▶ [WHAT TO WORK ON]
Give back exactly the stretch of data below from the line holding "на тему общества других авторов." through the line holding "critères environnementaux", both ends included, and leave the remaining lines out.

::: INPUT DATA

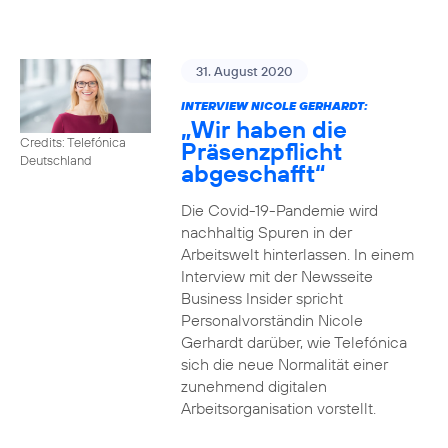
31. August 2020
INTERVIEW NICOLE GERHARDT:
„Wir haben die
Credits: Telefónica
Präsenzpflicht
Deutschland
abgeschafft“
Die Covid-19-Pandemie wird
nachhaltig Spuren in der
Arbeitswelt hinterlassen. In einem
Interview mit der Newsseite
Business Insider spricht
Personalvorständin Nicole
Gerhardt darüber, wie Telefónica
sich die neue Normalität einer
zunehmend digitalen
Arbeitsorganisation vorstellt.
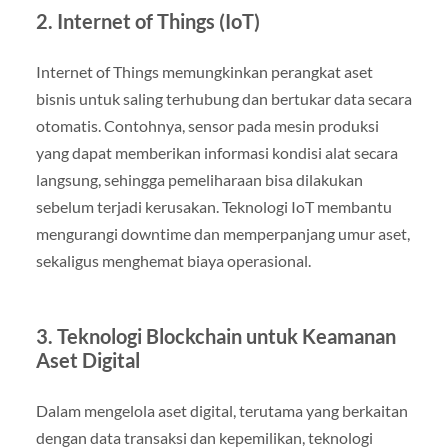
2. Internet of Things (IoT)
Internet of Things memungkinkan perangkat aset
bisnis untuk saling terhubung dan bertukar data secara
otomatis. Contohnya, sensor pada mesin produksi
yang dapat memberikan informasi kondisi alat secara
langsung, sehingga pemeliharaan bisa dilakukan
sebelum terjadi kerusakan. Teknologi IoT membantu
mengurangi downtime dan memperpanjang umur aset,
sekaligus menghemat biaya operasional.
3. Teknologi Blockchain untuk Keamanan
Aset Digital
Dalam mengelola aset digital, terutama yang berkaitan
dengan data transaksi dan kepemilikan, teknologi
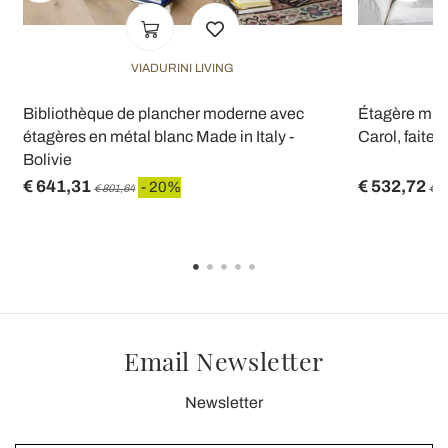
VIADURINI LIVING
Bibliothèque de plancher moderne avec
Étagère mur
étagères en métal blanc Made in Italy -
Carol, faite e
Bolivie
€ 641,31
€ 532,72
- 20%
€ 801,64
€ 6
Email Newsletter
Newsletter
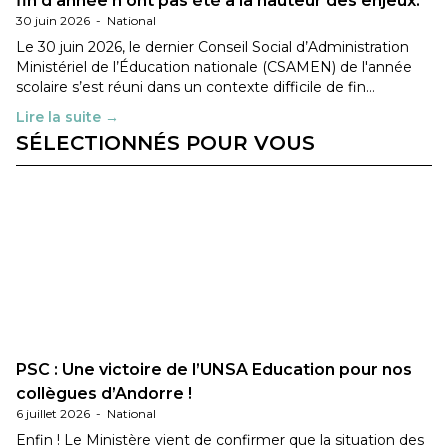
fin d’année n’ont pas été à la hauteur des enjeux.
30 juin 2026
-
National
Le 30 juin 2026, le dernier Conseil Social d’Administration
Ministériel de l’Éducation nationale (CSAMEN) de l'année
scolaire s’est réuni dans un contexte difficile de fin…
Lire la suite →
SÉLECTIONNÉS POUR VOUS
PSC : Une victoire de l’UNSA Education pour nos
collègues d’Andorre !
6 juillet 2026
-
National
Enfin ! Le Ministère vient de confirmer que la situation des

::::::
::: INPUT DATA

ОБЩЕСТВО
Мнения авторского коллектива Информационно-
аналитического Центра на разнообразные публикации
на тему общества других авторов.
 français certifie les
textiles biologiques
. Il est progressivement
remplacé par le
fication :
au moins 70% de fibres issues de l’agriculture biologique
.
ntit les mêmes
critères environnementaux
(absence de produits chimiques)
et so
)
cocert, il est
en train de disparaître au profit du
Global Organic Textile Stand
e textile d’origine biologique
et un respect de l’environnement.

::::::

▶ [REPLY]
на тему общества других авторов.
 français certifie les
textiles biologiques
. Il est progressivement
remplacé par le
fication :
au moins 70% de fibres issues de l’agriculture biologique
.
ntit les mêmes
critères environnementaux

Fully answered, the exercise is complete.